NXF_VER=$nfversion nextflow run - <<EOC
nextflow.preview.dsl=2
aaa = Channel.from([[9],[1],[7],[5]])
process X {
  input: val b
  script: "echo \${b} > hello.txt"
}

X(aaa)
EOC
same here (pleasant to see that nextflow run - <<EOC works!)
Riccardo Giannico
@giannicorik_twitter

@madkinsz I believe you're searching for this:

Channel.fromFilePairs("${params.infolder}/*.fastq.gz",size:-1) {file -> file.name.split(/_S\d+_L/)[0]}
        .ifEmpty {error "File ${params.infolder} not parsed properly"}
        .set { ch_fastqgz } 

process mergefastq {
    tag ${sample}
    input:
    set val(sample), file (fastqfiles) from ch_fastqgz  
    """
    ls ${sample}_S*_R1_*.fastq.gz | xargs zcat > ${sample}.R1.fastq
    ls ${sample}_S*_R2_*.fastq.gz | xargs zcat > ${sample}.R2.fastq
    """

}

channel ch_fastqgz contains something like this:

[ [sample1 , [sample1_S001_L001_R1_0001.fastq.gz , sample1_S001_L001_R2_0001.fastq.gz ]] , 
[sample2, [sample2_S001_L001_R1_0001.fastq.gz , sample2_S001_L001_R2_0001.fastq.gz] ]]
Riccardo Giannico
@giannicorik_twitter
Ah, you also asked for you example "how to make a channel read from fastq_files channel"
The answer is you need to use the Operators (see here: https://www.nextflow.io/docs/latest/operator.html)
for example, take your fastq list and create a new channel containing only R1 fastqs:
fastq_pairs.filter{ it =~ /_R1_/ }.tap{fastq_R1only}
lauw04
@lauw04
Hello
I runned a nextflow pipe in a remote server (in2p3) and my job was aborted because of the memory I used.

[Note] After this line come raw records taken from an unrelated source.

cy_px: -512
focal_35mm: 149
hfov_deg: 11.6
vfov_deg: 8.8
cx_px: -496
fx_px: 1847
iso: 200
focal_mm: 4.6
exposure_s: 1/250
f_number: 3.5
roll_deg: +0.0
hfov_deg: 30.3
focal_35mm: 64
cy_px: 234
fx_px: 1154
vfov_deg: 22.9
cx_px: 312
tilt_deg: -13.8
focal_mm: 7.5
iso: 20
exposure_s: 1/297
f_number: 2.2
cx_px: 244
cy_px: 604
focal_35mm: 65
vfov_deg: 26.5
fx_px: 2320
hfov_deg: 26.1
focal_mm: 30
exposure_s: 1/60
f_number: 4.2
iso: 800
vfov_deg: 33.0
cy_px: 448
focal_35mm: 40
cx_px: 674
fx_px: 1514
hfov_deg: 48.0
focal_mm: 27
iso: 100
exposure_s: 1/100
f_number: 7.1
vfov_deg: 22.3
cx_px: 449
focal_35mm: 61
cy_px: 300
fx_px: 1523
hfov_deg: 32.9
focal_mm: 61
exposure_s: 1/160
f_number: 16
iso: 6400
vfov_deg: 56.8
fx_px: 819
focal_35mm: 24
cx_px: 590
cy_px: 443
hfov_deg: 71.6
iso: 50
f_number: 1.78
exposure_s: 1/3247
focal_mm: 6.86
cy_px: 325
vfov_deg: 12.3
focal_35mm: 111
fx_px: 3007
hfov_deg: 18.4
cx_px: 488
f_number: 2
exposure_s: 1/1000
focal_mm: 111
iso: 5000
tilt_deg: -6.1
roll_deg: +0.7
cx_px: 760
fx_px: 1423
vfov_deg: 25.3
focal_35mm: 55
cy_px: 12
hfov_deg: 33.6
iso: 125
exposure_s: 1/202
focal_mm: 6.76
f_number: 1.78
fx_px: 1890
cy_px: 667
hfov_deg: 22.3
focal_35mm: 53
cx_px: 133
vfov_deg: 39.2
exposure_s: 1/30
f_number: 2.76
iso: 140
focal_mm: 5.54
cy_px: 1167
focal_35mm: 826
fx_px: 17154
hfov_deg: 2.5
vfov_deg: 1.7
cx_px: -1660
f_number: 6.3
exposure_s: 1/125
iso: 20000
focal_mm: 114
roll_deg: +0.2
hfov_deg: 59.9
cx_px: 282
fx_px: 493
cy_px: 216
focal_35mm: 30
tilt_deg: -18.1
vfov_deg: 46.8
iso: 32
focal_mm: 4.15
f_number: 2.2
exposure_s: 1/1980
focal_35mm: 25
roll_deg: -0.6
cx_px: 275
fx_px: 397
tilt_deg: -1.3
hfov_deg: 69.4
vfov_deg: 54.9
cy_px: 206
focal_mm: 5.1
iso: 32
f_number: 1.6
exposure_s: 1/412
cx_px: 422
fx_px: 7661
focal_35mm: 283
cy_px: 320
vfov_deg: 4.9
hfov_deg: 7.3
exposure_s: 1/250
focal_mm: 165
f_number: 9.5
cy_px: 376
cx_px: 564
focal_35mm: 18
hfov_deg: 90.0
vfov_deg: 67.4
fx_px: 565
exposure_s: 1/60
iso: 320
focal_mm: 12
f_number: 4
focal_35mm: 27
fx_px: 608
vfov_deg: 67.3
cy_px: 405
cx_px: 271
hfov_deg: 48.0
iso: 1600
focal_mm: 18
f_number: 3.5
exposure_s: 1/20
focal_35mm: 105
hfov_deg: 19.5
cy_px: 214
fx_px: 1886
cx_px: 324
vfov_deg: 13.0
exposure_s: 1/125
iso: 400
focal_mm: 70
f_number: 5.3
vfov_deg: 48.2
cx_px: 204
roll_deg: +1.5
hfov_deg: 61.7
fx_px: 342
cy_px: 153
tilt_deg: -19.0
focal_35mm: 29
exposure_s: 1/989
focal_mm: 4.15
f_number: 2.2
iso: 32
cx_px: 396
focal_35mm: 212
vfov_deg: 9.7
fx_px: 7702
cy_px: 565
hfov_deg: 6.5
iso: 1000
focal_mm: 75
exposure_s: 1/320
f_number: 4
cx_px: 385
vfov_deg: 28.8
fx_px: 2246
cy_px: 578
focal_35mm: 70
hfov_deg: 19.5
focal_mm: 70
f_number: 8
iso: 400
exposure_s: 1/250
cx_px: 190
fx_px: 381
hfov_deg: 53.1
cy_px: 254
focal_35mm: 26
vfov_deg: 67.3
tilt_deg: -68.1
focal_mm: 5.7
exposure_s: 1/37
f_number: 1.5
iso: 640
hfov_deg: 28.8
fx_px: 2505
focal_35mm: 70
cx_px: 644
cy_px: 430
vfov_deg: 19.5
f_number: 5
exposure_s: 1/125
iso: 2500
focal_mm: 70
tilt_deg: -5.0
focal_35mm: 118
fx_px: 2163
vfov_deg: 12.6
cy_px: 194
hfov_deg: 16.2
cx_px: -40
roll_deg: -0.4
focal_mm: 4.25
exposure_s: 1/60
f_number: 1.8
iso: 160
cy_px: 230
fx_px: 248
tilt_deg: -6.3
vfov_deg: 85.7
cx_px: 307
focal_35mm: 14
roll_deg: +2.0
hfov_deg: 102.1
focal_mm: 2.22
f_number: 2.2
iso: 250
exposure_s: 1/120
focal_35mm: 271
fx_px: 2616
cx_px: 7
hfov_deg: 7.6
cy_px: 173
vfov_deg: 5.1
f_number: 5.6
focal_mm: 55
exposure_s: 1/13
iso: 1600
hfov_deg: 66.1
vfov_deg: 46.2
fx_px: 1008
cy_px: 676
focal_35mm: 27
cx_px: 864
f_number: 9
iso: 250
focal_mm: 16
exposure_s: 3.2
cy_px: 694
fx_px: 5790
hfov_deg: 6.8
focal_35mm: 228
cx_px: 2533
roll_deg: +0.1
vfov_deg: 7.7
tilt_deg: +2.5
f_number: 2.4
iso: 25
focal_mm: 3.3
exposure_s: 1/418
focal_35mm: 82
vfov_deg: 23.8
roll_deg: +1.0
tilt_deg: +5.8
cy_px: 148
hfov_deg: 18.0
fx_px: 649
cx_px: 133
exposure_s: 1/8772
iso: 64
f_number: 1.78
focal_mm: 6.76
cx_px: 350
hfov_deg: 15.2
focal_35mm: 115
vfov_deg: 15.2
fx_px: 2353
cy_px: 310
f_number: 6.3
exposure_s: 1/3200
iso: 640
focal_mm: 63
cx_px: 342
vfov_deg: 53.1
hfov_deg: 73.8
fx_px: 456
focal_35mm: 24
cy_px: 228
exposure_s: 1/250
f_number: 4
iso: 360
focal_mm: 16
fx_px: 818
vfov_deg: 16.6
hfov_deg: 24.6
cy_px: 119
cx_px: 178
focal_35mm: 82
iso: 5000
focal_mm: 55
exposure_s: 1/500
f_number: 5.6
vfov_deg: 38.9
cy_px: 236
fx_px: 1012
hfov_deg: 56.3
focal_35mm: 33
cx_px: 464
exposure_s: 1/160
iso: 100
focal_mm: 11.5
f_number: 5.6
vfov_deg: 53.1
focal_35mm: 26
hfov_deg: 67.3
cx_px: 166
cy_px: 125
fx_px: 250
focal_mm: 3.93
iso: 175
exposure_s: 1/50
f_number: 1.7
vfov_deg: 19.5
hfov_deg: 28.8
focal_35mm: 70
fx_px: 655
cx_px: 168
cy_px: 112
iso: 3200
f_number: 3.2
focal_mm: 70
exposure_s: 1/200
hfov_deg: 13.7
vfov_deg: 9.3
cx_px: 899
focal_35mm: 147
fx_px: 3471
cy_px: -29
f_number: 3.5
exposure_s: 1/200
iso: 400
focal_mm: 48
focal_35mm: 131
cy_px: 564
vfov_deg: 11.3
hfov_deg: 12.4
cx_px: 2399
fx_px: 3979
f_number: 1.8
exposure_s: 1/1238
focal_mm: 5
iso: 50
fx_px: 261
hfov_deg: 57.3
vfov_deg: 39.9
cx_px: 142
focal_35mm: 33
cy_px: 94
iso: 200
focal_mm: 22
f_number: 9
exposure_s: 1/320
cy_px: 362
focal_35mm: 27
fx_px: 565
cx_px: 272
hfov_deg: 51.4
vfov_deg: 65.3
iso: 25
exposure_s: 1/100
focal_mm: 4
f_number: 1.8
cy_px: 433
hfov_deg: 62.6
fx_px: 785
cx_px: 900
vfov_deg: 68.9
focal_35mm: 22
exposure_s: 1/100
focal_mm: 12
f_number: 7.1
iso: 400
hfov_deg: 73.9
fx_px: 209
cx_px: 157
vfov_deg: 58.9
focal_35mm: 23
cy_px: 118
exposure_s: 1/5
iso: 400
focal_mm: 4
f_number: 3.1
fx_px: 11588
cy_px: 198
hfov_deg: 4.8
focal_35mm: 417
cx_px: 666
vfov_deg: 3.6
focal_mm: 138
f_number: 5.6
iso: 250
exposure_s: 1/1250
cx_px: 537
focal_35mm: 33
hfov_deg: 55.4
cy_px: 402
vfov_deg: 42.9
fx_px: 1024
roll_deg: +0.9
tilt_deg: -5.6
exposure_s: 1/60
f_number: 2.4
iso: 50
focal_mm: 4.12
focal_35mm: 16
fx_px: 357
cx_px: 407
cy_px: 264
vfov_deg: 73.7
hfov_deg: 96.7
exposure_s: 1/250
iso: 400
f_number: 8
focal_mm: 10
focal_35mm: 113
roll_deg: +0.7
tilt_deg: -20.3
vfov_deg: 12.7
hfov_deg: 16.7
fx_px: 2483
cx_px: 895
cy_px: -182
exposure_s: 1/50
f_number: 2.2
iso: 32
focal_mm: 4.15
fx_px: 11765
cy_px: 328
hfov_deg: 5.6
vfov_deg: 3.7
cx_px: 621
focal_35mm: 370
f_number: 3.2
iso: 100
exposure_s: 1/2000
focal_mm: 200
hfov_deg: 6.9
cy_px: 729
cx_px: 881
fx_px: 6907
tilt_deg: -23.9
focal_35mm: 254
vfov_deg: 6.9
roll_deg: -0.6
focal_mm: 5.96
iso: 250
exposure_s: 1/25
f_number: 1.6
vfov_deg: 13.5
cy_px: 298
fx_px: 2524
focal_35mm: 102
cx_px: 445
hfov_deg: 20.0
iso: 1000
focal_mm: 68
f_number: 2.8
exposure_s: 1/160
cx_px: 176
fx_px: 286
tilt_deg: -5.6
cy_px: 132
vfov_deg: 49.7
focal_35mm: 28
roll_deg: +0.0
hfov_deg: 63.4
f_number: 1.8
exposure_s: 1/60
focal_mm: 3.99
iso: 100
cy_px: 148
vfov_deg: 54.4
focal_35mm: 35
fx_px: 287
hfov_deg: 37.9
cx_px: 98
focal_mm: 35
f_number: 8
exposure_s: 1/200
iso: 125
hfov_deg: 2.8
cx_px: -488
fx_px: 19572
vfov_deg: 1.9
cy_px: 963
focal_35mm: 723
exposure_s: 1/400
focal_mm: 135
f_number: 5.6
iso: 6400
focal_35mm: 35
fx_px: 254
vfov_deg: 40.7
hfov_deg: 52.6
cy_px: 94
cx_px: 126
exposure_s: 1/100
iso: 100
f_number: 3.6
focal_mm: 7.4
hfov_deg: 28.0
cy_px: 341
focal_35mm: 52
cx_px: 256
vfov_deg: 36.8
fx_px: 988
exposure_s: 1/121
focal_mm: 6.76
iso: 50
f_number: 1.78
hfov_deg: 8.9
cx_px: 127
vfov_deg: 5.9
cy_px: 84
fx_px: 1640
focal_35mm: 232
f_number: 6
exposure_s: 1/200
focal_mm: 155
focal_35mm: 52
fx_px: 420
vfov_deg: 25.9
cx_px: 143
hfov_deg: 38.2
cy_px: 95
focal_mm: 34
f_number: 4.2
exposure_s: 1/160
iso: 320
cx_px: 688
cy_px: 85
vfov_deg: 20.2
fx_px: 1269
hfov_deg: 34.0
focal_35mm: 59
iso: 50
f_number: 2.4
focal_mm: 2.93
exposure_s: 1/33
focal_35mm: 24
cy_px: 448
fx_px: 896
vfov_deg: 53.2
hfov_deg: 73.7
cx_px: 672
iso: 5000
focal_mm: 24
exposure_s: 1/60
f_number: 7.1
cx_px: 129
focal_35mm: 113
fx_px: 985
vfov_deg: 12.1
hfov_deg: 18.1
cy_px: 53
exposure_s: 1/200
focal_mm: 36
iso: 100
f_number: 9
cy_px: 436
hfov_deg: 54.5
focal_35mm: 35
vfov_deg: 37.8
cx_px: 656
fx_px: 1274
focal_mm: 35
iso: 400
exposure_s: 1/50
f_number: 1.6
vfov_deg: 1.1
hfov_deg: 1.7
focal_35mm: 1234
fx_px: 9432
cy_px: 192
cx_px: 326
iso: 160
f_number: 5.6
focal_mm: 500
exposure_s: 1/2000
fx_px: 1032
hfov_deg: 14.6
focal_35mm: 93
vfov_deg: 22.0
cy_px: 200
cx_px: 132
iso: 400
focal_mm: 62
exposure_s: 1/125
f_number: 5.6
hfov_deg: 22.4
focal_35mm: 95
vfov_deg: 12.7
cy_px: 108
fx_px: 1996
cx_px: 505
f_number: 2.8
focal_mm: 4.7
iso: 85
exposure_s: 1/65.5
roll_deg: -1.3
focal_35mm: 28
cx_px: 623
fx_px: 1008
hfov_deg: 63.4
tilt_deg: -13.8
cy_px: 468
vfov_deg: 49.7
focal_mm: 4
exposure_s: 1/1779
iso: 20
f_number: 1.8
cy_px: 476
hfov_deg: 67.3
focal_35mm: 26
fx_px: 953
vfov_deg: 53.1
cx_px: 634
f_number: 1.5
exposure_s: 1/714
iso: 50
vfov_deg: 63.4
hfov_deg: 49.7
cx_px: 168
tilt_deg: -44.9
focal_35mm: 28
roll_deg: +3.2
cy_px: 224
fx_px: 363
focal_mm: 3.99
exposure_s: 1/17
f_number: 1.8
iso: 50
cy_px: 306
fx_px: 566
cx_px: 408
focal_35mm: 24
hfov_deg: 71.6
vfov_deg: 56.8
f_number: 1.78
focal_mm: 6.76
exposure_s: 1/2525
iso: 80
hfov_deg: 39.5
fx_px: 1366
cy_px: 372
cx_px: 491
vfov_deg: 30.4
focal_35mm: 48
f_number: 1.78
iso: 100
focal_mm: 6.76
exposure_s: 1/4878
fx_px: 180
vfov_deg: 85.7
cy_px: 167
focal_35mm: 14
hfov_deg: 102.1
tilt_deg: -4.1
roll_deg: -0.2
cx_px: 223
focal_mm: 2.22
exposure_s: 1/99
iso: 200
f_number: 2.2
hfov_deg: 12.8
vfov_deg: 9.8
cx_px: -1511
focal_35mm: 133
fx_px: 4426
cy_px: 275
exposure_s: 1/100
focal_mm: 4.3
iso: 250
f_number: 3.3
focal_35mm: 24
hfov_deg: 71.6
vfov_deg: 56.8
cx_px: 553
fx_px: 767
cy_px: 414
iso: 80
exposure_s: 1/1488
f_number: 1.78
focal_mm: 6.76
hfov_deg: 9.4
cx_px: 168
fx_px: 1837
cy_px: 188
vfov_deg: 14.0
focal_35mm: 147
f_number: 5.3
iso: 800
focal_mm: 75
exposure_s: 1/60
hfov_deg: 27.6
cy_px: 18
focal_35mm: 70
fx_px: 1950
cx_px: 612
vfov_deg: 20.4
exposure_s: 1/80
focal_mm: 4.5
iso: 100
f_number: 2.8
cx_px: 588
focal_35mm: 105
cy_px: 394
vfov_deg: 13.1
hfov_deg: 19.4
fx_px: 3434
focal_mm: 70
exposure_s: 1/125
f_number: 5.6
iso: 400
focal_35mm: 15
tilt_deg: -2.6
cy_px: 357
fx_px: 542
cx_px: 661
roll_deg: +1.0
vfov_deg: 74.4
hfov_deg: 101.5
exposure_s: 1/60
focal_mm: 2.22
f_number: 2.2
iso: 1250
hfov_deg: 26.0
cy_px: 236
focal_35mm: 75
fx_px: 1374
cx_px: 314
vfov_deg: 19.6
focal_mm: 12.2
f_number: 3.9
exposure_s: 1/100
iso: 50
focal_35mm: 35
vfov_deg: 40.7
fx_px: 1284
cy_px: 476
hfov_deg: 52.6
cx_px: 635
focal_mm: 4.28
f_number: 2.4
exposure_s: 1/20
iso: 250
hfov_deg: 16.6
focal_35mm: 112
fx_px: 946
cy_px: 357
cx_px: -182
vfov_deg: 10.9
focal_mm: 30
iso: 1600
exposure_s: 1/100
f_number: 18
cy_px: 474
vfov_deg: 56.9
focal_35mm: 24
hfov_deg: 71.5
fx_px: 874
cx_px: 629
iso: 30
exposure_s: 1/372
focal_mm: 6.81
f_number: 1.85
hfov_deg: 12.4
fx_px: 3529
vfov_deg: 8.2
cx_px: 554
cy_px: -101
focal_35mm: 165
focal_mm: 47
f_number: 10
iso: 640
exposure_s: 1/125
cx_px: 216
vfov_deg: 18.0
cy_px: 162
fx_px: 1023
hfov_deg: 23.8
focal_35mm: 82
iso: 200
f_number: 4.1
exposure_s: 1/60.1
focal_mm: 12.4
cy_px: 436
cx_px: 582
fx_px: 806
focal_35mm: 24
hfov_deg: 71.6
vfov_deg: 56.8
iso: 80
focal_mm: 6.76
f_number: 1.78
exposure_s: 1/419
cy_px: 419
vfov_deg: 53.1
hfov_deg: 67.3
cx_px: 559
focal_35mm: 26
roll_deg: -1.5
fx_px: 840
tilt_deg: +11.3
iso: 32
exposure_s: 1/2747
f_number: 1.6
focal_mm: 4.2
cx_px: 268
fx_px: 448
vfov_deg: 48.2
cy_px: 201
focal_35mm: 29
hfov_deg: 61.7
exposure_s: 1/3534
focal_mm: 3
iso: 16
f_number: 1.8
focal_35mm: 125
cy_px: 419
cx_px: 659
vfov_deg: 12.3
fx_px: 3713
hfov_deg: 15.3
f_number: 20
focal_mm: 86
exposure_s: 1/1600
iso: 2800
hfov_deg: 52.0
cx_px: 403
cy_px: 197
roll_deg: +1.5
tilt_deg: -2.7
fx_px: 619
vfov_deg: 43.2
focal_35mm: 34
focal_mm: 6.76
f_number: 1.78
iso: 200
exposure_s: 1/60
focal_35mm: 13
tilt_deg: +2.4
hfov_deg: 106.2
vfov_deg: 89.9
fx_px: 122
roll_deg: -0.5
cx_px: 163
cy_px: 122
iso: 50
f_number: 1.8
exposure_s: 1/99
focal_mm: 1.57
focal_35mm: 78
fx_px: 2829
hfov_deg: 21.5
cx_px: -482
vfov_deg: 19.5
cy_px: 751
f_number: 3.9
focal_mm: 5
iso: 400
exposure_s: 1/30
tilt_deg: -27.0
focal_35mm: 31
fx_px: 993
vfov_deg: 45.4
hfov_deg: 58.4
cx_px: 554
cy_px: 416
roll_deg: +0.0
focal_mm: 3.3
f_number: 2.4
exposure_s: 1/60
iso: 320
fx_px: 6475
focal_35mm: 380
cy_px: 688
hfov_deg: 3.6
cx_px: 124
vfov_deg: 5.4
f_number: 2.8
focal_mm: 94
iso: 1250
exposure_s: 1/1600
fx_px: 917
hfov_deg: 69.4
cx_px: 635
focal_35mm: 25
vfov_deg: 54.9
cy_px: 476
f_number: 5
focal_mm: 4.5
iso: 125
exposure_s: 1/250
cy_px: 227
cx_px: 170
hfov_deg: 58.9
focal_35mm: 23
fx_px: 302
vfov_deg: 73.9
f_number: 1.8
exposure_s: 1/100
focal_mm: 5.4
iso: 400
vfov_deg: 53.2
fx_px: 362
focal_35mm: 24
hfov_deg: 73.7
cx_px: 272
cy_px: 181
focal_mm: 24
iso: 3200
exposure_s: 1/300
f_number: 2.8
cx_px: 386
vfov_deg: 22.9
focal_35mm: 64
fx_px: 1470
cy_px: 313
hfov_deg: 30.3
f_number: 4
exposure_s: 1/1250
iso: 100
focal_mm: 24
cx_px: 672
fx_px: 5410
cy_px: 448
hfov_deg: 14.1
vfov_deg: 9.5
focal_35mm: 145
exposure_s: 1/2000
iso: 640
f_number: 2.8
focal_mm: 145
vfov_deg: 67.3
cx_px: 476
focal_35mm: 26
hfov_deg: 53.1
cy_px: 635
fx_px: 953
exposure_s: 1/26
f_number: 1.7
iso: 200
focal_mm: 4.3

It states : " Max vmem = 20.710G
Max rss = 563.410M" so I thought I used max vmem but actually I really used max rss, the real ram memory. But I don't understand the difference between vmem and rss
Anthony Ferrari
@af8
What is the simple syntax in Groovy for creating an empty file ? Equivalent to touch process.complete in Linux. Thanks
Stijn van Dongen
@micans
@af8 stackoverflow suggests
def nf = new File("test.txt")
nf.createNewFile()
Riccardo Giannico
@giannicorik_twitter
@af8 may I ask why you need to use plain groovy to create a file instead of using bash inside a nextflow process? According to nextflow logic, you should write files inside of the "processes" using bash or any other language.
Anthony Ferrari
@af8
Thank you @micans. I was also wondering if there was a more nf-ish way of doing it but this will be great. I was also considering something like
file('test.txt' ).text = ''